Rethink European Missile Defense
Within weeks of entering office, the next U.S. president will be confronted with dozens of pivotal choices. One of the most important will be whether to install untested missile defenses in eastern Europe to deal with an Iranian missile threat that does not exist.
The decision should be easy. Deployment should be deferred until the system is proven effective in realistic tests, allies are on board, and a new agreement with Russia delineates the size and capability of strategic missile defenses.
Yet, after years of partisan posturing on missiles and missile defense, few decisions on the subject have been rational or easy. For more than a decade, proponents of missile defense have hyped the threat of long-range missiles from the likes of Iran and North Korea and pushed for anti-missile systems that are not ready for prime time.

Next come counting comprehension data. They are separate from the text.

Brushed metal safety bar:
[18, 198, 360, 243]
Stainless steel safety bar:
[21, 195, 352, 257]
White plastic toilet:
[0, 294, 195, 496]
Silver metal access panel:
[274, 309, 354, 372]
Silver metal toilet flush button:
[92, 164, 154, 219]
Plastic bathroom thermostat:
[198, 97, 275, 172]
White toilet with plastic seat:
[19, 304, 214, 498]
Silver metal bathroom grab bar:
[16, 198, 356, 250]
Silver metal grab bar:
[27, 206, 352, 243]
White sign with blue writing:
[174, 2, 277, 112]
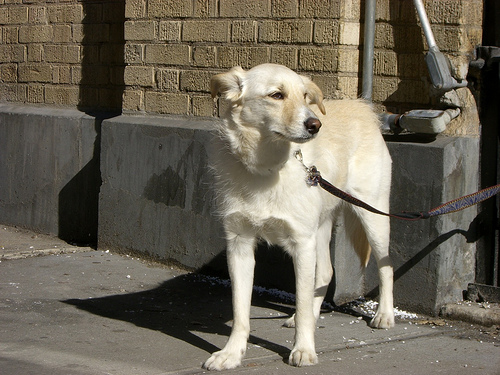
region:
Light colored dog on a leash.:
[205, 62, 393, 374]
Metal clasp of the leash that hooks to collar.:
[290, 146, 317, 184]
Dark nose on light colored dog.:
[302, 115, 322, 135]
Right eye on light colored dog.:
[267, 87, 282, 99]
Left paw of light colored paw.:
[290, 341, 320, 366]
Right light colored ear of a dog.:
[207, 63, 249, 99]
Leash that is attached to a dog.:
[316, 172, 498, 218]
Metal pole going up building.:
[358, 0, 375, 107]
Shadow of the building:
[57, 161, 102, 246]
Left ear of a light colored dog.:
[299, 72, 324, 117]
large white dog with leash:
[184, 57, 416, 363]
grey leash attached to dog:
[296, 148, 499, 228]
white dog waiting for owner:
[188, 52, 413, 359]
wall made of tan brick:
[6, 4, 85, 96]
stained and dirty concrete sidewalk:
[6, 240, 128, 364]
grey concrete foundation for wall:
[95, 112, 199, 267]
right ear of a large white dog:
[206, 61, 253, 106]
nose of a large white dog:
[275, 98, 324, 145]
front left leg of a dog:
[283, 227, 321, 370]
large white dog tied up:
[186, 60, 415, 373]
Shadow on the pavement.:
[59, 255, 309, 374]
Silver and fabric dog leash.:
[257, 149, 494, 251]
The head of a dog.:
[192, 52, 342, 159]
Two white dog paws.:
[139, 332, 338, 372]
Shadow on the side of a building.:
[28, 38, 154, 307]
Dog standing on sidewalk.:
[99, 61, 424, 371]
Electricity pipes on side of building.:
[362, 19, 469, 162]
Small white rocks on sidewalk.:
[82, 240, 454, 368]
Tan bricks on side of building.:
[0, 0, 358, 58]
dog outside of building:
[105, 25, 461, 371]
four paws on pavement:
[170, 296, 427, 371]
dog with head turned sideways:
[187, 40, 347, 200]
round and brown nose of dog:
[255, 61, 345, 153]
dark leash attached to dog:
[275, 117, 490, 237]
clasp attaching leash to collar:
[270, 135, 322, 187]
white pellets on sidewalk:
[170, 265, 416, 365]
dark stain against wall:
[130, 141, 232, 231]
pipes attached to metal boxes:
[356, 20, 476, 140]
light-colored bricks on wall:
[135, 21, 241, 91]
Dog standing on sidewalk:
[195, 97, 405, 290]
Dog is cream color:
[216, 110, 361, 262]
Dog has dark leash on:
[211, 87, 400, 229]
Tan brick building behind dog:
[81, 47, 185, 92]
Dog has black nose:
[296, 112, 318, 142]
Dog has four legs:
[190, 264, 408, 339]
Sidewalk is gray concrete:
[62, 256, 334, 368]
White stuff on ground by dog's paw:
[346, 288, 416, 328]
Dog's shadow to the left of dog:
[82, 241, 208, 354]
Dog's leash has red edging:
[379, 189, 499, 213]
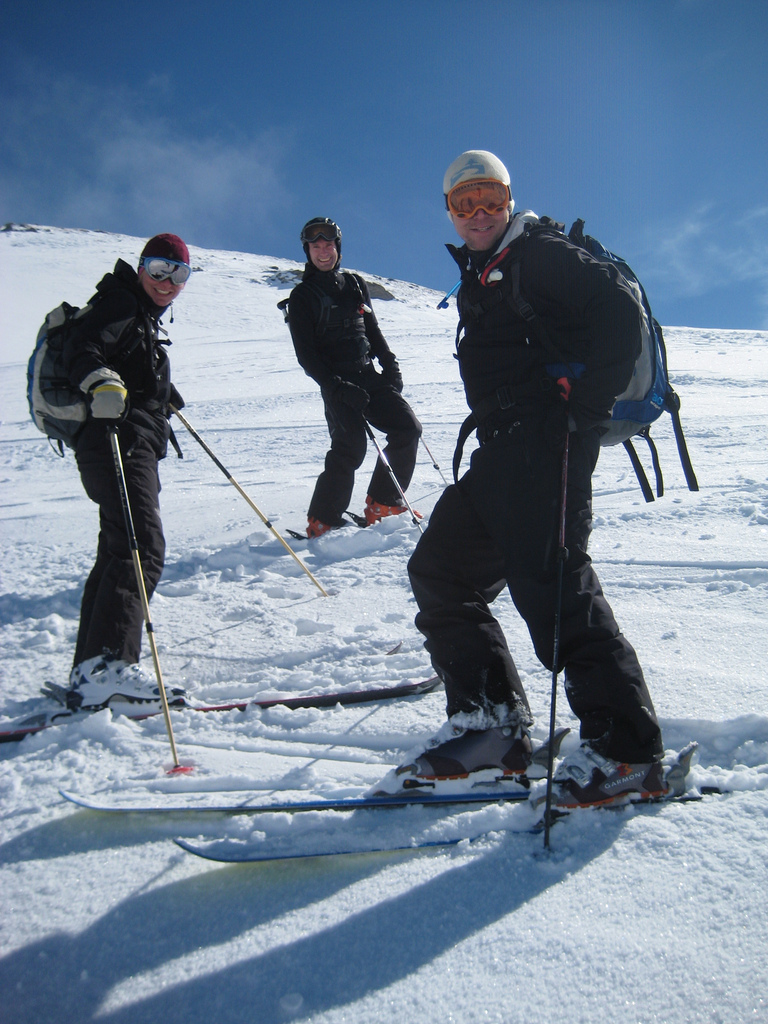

For instance, in 1998 an influential commission chaired by Donald Rumsfeld dismissed earlier intelligence findings and warned that any nation with a well-developed, Scud-based missile infrastructure would be able to flight-test a long-range missile within five years. A decade later, neither Iran nor North Korea have successfully flight-tested intermediate-range or long-range missiles.
Rumsfeld’s report spurred missile defense acolytes to argue that testing and development of strategic missile defenses should no longer be constrained by the U.S.-Russian Anti-Ballistic Missile Treaty. Over Russian objections, Bush withdrew from the treaty in 2002. Since then, the administration has poured roughly $8 billion a year into the Pentagon’s Missile Defense Agency, conducted limited testing, and rushed a handful of ground-based strategic interceptors into Alaska and California ahead of the 2004 election.
In 2007 the administration announced plans for a new ground-based, long-range anti-missile system in Europe. It wants 10 interceptors in Poland and a new radar in the Czech Republic by around 2011. In response to sharp objections from Moscow, Bush has said the deployment is not intended to counter Russia and would be limited. Leaders in Moscow remain unconvinced, and Congress has withheld full funding until the interceptors can be proven to be effective and the host countries approve basing agreements.
Like Bush, presumptive Republican presidential nominee Sen. John McCain enthusiastically supports missile defense as a way to guard against rogue-state “blackmail.” He has gone even further and asserted that missile defenses also serve “to hedge against potential threats from strategic competitors like Russia and China.” The presumptive Democratic nominee, Sen. Barack Obama, has voiced doubts about the effectiveness of strategic anti-missile systems and called for a greater emphasis on more capable short- and medium-range interceptors. Neither has addressed the European missile defense issue directly.
No matter who enters the White House, a course correction on the European component of missile defense policy is in order. If it is not already clear, the next president will soon realize that the case presented for the system simply does not stand up.
Although intelligence assessments suggest that Iran’s nuclear program requires urgent diplomatic action, it is not predicted to have a long-range missile capability until 2015 or later. Even if Iran were to acquire and threaten the United States or its allies with nuclear-armed missiles, such aggression could be deterred by other means.
The new president also will learn that strategic missile defenses cannot be relied on to protect in a real-world crisis. The new, two-stage interceptor for the European site has not yet been built, let alone tested. An October report from the Pentagon’s Office of Operational Test and Evaluation recommends at least three flights tests, a process that could not even begin until 2009 and would take several years to complete.
Meanwhile, the Polish government is demanding that the United States pay for costly upgrades to Polish air- and short-range missile defenses to counter Russian targeting of the proposed anti-missile site. Although other NATO allies have agreed to discuss the U.S. missile defense proposal, many are skeptical and have not endorsed it.
An open-ended deployment made over Moscow’s objections would also seriously impede work with Russia on a range of other vitally important issues, including strategic arms reductions, the prevention of nuclear terrorism, and curbing Iran’s nuclear program. Instead of choosing this path, the next administration should take the time needed to reach a new agreement with Russia for missile defense cooperation and avoid renewed strategic conflict. The key will be to agree to firm limits on the number of strategic missile interceptors that might be deployed in eastern Europe and elsewhere, as well as to complete a long-delayed joint early-warning center to build confidence and avoid miscalculation.
After decades of spending, ambitious timetables, and overstated threat warnings, it is past time to restore reason to missile defense policy by deferring deployment of a new anti-missile site on Russia’s border that is unnecessary and imprudent.